Aufgabenstellung:
Wähle aus den folgenden Einträgen jede Zeile aus, in der die Zeichenfolge „axis“ vorkommt.

Vorliegende Einträge:
■ ■ ■ ■ ■
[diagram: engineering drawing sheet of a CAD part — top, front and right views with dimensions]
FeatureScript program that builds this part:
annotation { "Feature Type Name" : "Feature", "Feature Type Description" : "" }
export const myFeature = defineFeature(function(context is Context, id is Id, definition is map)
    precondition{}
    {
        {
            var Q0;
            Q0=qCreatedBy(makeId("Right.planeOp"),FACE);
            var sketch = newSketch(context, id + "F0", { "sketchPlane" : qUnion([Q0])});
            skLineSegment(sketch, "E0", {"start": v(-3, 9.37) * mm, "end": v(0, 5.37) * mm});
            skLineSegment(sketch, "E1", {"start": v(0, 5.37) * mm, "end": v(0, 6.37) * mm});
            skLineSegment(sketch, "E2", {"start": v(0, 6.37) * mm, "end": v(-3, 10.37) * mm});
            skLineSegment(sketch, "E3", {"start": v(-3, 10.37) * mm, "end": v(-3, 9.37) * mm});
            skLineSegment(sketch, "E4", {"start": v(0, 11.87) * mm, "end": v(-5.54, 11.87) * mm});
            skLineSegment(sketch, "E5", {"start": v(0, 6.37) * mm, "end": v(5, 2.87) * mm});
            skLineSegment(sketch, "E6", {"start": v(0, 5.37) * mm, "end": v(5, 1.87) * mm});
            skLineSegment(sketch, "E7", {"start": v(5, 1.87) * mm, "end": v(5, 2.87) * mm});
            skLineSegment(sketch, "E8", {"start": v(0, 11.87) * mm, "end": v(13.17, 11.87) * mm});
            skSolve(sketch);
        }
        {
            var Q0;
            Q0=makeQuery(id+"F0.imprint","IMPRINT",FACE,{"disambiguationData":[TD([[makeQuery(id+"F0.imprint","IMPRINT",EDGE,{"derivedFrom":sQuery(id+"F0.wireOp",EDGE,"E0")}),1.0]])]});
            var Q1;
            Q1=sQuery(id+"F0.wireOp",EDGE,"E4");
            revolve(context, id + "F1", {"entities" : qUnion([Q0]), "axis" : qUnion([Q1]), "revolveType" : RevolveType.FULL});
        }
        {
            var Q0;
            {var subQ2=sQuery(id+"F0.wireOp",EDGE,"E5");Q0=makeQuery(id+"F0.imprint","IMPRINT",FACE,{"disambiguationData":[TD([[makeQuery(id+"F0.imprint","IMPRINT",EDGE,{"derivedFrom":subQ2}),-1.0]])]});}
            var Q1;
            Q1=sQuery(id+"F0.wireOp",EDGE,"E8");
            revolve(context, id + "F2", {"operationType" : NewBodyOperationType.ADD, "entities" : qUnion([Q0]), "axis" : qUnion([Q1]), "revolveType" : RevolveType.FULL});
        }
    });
■ ■ ■ ■ ■
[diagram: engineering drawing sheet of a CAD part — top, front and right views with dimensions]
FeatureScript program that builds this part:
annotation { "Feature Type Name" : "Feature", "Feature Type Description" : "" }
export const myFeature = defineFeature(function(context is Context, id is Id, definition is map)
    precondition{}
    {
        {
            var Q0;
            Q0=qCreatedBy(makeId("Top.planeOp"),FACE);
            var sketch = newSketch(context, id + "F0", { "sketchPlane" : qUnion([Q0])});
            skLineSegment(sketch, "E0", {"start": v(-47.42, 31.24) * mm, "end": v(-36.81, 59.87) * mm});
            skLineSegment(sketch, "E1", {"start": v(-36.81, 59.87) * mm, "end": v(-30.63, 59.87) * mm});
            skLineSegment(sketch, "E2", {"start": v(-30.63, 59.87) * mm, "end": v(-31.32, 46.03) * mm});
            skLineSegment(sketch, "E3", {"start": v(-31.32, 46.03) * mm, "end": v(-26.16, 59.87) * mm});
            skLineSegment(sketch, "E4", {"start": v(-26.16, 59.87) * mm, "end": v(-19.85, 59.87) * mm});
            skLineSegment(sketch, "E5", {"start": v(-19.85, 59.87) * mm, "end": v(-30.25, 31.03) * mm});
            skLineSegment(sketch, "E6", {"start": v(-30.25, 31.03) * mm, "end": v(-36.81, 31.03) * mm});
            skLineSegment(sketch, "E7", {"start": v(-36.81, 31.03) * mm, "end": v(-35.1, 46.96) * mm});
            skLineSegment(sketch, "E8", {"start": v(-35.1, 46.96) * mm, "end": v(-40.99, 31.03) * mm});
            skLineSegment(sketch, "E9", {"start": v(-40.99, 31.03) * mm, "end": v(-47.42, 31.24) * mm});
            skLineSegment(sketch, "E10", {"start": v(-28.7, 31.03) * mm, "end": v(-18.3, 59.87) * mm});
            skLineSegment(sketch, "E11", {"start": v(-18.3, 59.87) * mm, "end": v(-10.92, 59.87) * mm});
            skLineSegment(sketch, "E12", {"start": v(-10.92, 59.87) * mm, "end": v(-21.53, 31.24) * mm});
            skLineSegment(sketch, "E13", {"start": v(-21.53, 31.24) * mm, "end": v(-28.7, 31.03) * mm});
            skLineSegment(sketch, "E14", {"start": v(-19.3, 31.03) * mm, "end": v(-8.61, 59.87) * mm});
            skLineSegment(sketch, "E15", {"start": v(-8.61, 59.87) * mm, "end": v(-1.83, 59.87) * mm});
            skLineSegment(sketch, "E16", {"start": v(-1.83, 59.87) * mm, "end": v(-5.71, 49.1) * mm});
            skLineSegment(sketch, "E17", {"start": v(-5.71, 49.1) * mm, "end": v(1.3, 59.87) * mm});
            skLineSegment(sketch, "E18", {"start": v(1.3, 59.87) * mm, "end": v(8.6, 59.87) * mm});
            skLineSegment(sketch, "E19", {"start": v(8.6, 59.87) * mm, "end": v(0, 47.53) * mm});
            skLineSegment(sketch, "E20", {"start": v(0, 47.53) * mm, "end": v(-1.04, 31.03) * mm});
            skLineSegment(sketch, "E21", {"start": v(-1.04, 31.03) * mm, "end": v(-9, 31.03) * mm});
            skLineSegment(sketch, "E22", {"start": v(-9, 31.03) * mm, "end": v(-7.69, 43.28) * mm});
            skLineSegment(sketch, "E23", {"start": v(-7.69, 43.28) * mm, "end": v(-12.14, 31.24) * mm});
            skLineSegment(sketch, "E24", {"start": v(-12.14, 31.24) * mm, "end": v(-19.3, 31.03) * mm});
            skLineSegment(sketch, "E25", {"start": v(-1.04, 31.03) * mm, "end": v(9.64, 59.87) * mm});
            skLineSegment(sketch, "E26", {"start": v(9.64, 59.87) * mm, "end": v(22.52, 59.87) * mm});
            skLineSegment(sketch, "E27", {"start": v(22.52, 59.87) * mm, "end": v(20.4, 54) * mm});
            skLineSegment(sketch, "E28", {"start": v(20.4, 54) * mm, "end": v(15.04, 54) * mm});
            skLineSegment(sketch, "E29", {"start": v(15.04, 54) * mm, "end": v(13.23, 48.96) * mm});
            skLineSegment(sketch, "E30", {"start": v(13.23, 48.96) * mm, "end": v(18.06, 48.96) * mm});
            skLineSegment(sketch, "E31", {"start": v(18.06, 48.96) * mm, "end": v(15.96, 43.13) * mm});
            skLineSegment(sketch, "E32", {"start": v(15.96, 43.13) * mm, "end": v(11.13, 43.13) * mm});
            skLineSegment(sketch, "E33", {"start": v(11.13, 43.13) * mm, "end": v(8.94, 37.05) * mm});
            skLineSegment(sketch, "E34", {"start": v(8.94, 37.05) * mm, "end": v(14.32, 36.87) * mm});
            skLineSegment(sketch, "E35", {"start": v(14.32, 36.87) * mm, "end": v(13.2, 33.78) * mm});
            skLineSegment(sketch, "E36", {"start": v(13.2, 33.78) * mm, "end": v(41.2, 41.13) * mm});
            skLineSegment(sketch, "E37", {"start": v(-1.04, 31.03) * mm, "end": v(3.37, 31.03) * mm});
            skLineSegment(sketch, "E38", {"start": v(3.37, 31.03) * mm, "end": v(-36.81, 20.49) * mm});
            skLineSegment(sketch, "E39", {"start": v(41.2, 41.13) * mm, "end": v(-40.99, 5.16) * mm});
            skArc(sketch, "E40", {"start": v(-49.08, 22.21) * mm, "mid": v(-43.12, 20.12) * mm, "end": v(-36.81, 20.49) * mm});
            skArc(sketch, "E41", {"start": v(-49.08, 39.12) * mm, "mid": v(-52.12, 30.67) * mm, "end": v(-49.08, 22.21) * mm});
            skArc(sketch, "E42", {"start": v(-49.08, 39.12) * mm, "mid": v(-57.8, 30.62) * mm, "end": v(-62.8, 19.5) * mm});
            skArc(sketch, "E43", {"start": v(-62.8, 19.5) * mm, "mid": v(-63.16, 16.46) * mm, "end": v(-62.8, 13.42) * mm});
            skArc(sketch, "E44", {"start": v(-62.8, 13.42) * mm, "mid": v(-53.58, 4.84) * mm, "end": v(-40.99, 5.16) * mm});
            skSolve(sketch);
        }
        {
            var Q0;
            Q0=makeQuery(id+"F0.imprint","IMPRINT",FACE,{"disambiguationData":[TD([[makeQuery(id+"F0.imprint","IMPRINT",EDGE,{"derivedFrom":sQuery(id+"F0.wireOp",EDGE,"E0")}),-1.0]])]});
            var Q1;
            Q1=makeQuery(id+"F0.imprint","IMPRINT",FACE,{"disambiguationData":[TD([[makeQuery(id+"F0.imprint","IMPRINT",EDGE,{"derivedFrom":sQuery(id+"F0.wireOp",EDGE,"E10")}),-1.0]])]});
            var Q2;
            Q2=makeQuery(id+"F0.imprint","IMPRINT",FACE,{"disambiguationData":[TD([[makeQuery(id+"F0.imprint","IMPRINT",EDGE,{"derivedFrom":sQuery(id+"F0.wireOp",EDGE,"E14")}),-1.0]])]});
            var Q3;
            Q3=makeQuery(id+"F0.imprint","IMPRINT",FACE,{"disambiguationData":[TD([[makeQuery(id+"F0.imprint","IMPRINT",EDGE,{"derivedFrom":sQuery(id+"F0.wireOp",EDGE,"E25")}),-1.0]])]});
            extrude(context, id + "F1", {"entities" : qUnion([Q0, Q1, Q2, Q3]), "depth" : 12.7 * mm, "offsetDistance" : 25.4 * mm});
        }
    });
■ ■ ■ ■ ■
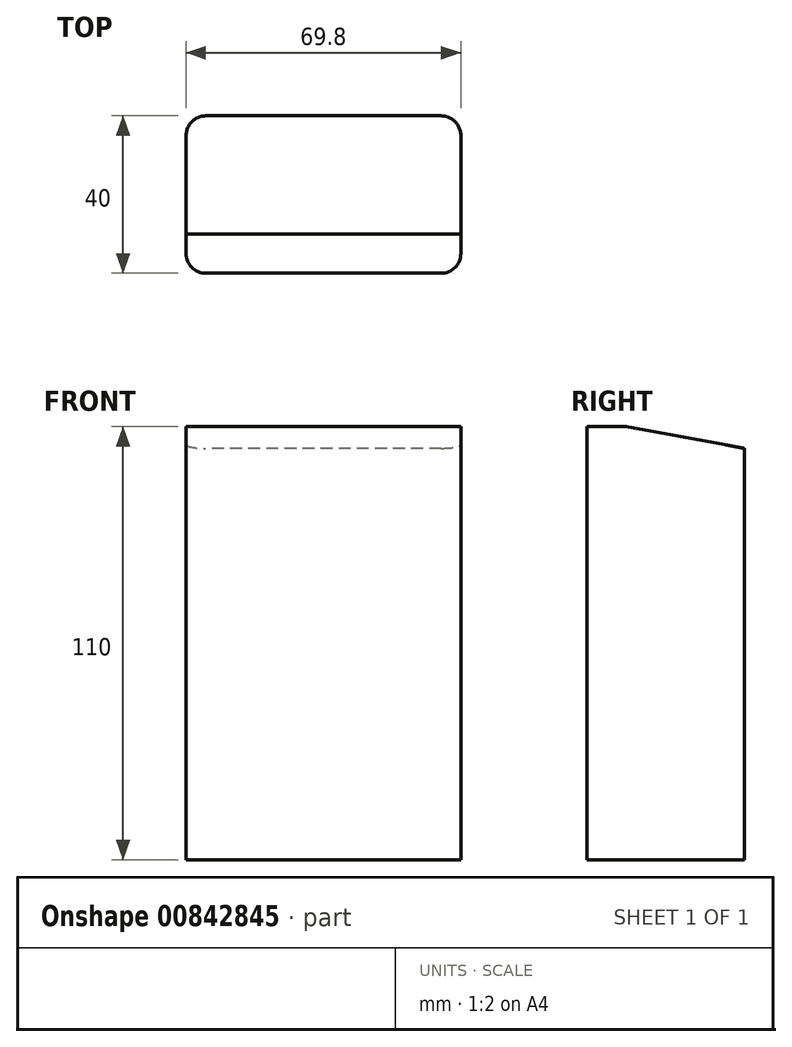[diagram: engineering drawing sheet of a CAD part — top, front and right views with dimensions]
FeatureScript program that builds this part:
■ ■ ■ ■ ■
Ergebnis:
            revolve(context, id + "F1", {"entities" : qUnion([Q0]), "axis" : qUnion([Q1]), "revolveType" : RevolveType.FULL});
            revolve(context, id + "F2", {"operationType" : NewBodyOperationType.ADD, "entities" : qUnion([Q0]), "axis" : qUnion([Q1]), "revolveType" : RevolveType.FULL});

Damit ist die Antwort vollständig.